I provided you with the definitions of macroevolution and species that I was using so you could dispute them if you wanted to.
 
leopold: you seem to be saying something like "a bird is a bird, even if birds developed into different species they're still birds". Do you really understand what a species is? It's just, it looks like you don't.

How do new species evolve? From old species who are then the common ancestor. In the Drosophila genetic experiments, they determined that new species had developed, but then the definition of species had changed somewhat (but it's still defined by the ability to reproduce). You don't seem to be reading (or perhaps understanding) what Trippy posted.
 
leopold: you seem to be saying something like "a bird is a bird, even if birds developed into different species they're still birds". Do you really understand what a species is? It's just, it looks like you don't.

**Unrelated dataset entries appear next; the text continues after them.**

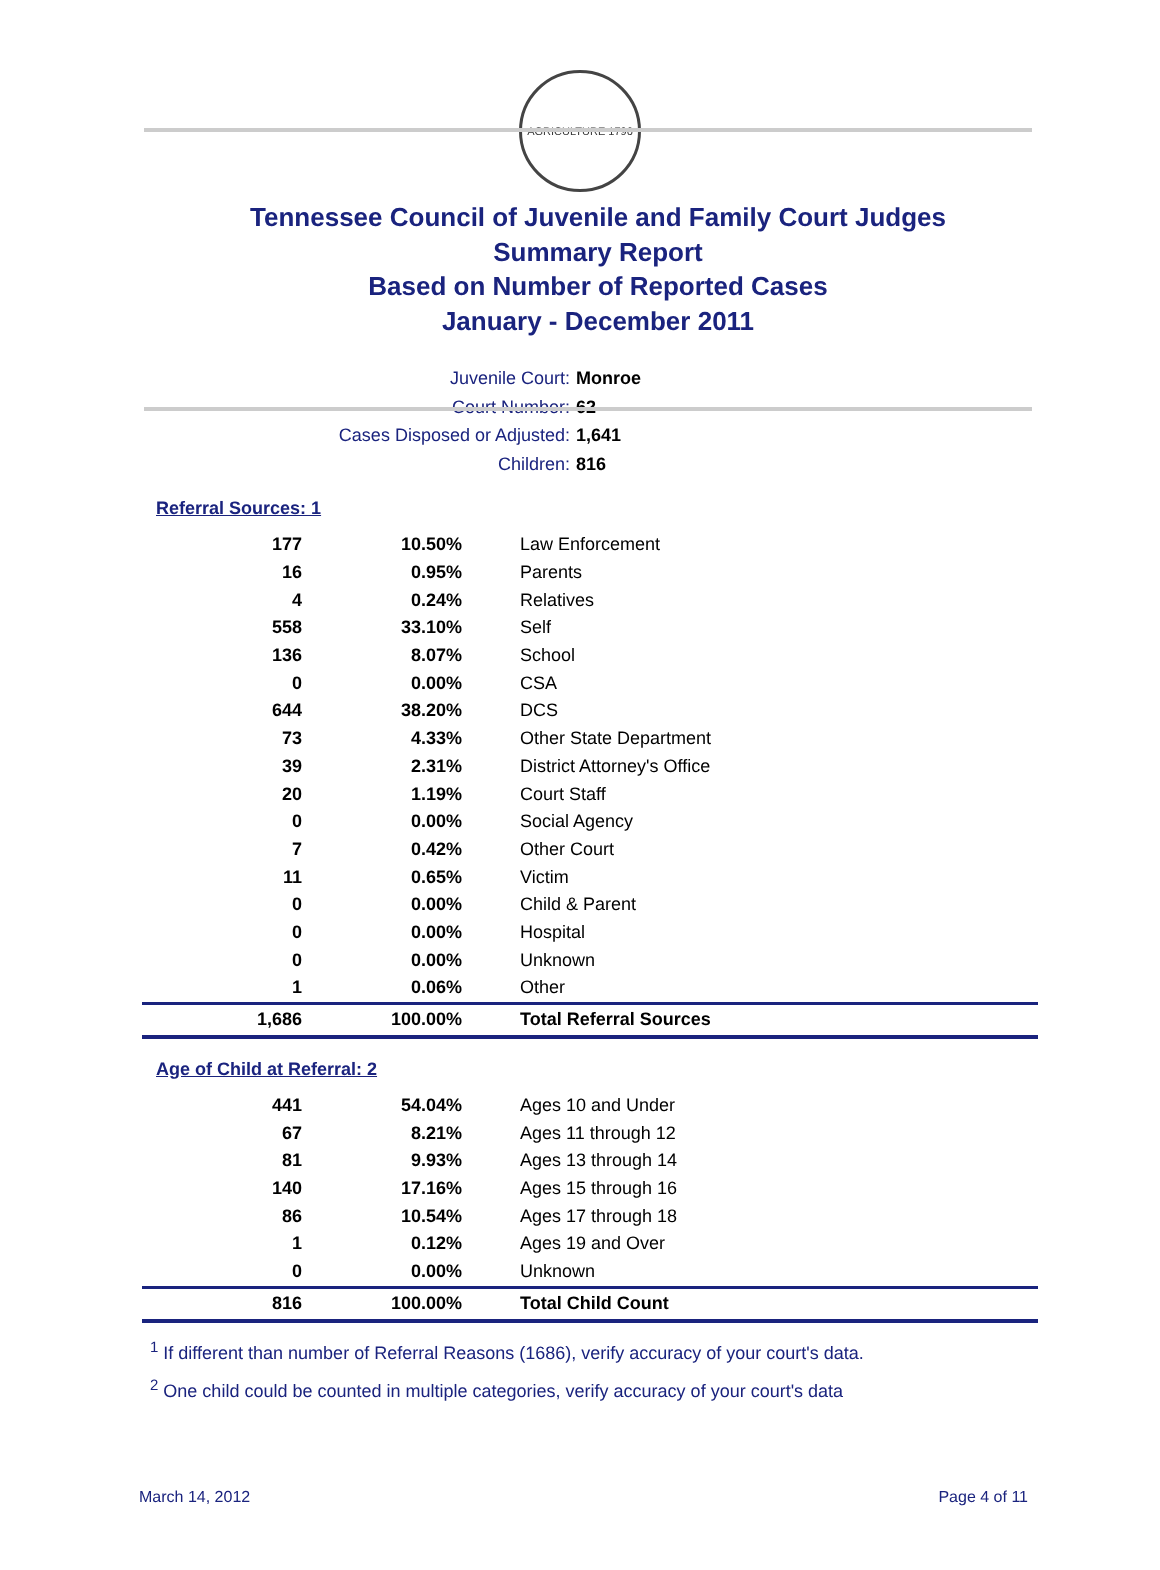AGRICULTURE 1796
Tennessee Council of Juvenile and Family Court Judges
Summary Report
Based on Number of Reported Cases
January - December 2011
Juvenile Court: Monroe
Court Number: 62
Cases Disposed or Adjusted: 1,641
Children: 816
Referral Sources: 1
| 177 | 10.50% | Law Enforcement |
| 16 | 0.95% | Parents |
| 4 | 0.24% | Relatives |
| 558 | 33.10% | Self |
| 136 | 8.07% | School |
| 0 | 0.00% | CSA |
| 644 | 38.20% | DCS |
| 73 | 4.33% | Other State Department |
| 39 | 2.31% | District Attorney's Office |
| 20 | 1.19% | Court Staff |
| 0 | 0.00% | Social Agency |
| 7 | 0.42% | Other Court |
| 11 | 0.65% | Victim |
| 0 | 0.00% | Child & Parent |
| 0 | 0.00% | Hospital |
| 0 | 0.00% | Unknown |
| 1 | 0.06% | Other |
| 1,686 | 100.00% | Total Referral Sources |
Age of Child at Referral: 2
| 441 | 54.04% | Ages 10 and Under |
| 67 | 8.21% | Ages 11 through 12 |
| 81 | 9.93% | Ages 13 through 14 |
| 140 | 17.16% | Ages 15 through 16 |
| 86 | 10.54% | Ages 17 through 18 |
| 1 | 0.12% | Ages 19 and Over |
| 0 | 0.00% | Unknown |
| 816 | 100.00% | Total Child Count |
<sup>1</sup> If different than number of Referral Reasons (1686), verify accuracy of your court's data.
<sup>2</sup> One child could be counted in multiple categories, verify accuracy of your court's data
March 14, 2012 Page 4 of 11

How do new species evolve? From old species who are then the common ancestor. In the Drosophila genetic experiments, they determined that new species had developed, but then the definition of species had changed somewhat (but it's still defined by the ability to reproduce). You don't seem to be reading (or perhaps understanding) what Trippy posted.

Even reading the source I linked to would be a good start.